Task to complete
Where in the listing does the word "corner" appear? Report each line that holds it.

___ Records supplied ___

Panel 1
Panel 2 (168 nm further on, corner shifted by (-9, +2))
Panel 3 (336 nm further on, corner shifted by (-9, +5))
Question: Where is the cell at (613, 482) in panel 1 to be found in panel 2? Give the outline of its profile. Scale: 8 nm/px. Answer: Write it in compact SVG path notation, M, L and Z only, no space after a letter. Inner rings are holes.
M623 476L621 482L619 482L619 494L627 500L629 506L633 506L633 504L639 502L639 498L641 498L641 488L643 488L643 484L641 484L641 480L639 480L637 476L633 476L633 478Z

___
___ Records supplied ___

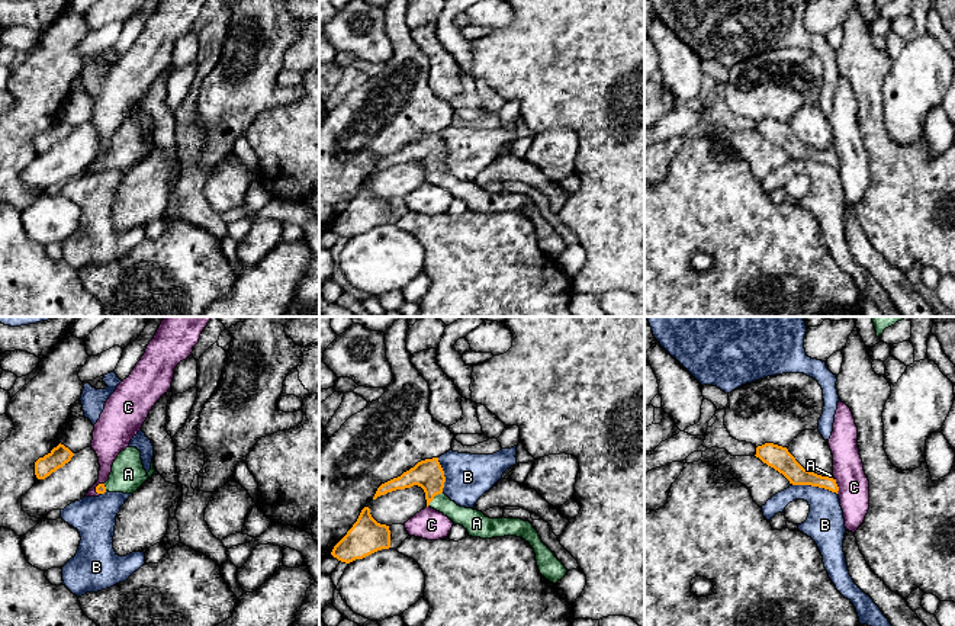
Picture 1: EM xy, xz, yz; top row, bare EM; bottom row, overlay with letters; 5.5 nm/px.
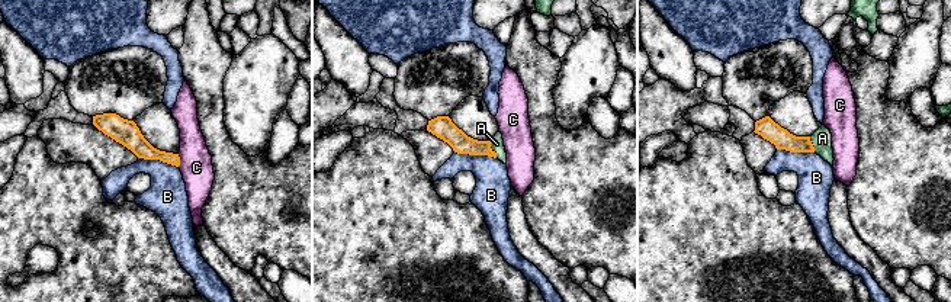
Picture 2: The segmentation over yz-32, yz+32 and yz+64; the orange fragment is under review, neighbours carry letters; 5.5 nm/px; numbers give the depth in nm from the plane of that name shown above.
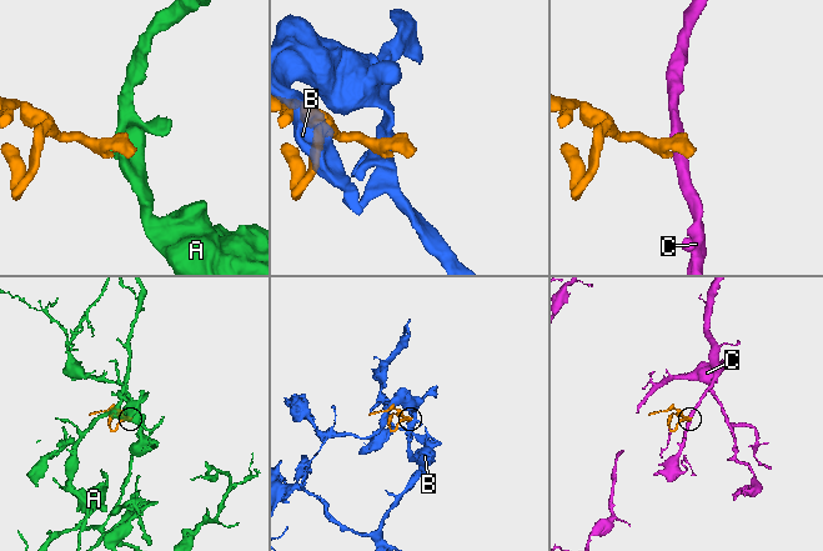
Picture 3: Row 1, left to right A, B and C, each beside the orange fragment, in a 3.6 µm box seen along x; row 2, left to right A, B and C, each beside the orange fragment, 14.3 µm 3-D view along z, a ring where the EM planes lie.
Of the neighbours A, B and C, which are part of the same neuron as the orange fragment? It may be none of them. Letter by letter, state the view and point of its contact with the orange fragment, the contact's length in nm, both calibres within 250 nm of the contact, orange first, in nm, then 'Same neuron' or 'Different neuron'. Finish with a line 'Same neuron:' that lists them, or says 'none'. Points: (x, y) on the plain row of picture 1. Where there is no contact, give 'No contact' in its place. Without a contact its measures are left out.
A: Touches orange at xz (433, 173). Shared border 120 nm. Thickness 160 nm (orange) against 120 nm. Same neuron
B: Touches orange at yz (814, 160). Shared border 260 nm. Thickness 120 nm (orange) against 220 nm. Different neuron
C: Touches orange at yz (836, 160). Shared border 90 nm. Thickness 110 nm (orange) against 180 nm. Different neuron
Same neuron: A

___
___ Records supplied ___

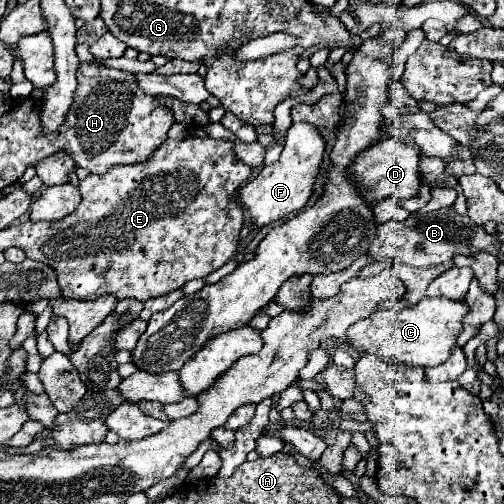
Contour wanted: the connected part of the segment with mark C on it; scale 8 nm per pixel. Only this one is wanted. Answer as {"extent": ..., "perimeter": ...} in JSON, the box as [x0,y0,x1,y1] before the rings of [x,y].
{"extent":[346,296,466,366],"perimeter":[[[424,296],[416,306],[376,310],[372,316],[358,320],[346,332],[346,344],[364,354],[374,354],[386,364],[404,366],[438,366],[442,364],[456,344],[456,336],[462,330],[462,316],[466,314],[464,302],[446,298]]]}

___

Written response
Panel 2 (168 nm further on, corner shifted by (-9, +2))
Panel 3 (336 nm further on, corner shifted by (-9, +5))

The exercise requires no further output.